Background: Gout is a metabolic disease and is the most common form of inflammatory arthritis affecting men. However, the pathogenesis of gout is still uncertain, and novel biomarkers are needed for early prediction and diagnosis of gout. The aim of this study was to develop a systemic metabolic profile of patients with asymptomatic hyperuricemia (HUA) and gout by using a metabolomics approach, and find potential pathophysiological mechanisms of and markers of predisposition to gout.
Methods: Serum samples were collected from 149 subjects, including 50 patients with HUA, 49 patients with gout and 50 healthy controls. 1H nuclear magnetic resonance (NMR) spectroscopy combined with principal components analysis and orthogonal partial least squares-discriminant analysis were used to distinguish between samples from patients and healthy controls. Clinical measurements and pathway analysis were also performed to contribute to understanding of the metabolic change.

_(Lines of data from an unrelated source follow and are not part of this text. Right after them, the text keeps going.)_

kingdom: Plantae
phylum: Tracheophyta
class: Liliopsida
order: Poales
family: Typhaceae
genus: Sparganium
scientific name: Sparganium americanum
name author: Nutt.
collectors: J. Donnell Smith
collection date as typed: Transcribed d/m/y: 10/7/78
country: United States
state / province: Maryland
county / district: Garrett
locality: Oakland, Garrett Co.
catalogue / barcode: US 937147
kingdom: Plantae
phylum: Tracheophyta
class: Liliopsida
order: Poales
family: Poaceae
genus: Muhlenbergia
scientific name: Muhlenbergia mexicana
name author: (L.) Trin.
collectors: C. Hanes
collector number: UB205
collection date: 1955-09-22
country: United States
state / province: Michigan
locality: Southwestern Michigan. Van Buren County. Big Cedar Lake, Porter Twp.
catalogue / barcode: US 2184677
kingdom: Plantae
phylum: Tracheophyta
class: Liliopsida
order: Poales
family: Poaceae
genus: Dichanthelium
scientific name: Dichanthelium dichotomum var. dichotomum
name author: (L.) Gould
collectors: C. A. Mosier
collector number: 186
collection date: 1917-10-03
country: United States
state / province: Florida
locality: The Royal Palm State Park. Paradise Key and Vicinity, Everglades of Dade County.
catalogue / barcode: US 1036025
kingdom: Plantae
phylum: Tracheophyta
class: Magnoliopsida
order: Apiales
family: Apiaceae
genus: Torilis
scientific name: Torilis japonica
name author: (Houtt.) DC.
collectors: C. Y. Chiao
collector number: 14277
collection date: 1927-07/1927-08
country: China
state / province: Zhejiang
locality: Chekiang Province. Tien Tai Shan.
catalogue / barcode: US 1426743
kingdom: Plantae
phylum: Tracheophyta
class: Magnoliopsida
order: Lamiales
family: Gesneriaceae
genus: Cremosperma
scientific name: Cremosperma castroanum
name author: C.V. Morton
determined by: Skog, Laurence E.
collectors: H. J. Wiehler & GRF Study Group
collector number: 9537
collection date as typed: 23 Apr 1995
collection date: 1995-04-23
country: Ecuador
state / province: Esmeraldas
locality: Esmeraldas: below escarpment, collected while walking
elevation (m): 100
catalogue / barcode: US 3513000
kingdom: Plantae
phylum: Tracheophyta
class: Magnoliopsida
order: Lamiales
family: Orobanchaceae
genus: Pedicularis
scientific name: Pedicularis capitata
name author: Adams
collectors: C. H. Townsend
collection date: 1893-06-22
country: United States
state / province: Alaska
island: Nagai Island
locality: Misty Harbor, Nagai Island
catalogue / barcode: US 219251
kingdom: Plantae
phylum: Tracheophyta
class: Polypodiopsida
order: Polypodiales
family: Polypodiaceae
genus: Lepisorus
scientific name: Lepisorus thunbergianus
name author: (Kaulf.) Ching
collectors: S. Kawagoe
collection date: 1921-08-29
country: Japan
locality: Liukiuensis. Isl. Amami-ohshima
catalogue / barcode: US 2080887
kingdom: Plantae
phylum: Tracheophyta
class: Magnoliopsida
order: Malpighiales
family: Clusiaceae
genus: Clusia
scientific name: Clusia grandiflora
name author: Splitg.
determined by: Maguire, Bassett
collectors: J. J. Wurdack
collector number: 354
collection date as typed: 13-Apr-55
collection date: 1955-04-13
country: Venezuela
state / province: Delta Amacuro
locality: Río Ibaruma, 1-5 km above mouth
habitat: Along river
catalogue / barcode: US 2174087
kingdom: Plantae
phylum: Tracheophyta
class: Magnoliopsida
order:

Results: By serum metabolic profiling, 21 metabolites including lipids and amino acids were significantly altered in patients with HUA or gout. The levels of identified biomarkers together with clinical data showed apparent alteration trends in patients with HUA or gout compared to healthy individuals. According to pathway analysis, three and five metabolic pathways were remarkably perturbed in patients with HUA or gout, respectively. These enriched pathways involve in lipid metabolism, carbohydrate metabolism, amino acids metabolism and energy metabolism.
Conclusions: Taken together, we identified the biomarker signature for HUA and gout, which provides biochemical insights into the metabolic alteration, and identified a continuous progressive axis of development from HUA to gout.
Keywords: Biomarkers; Gout; Hyperuricemia; Metabolomics; NMR.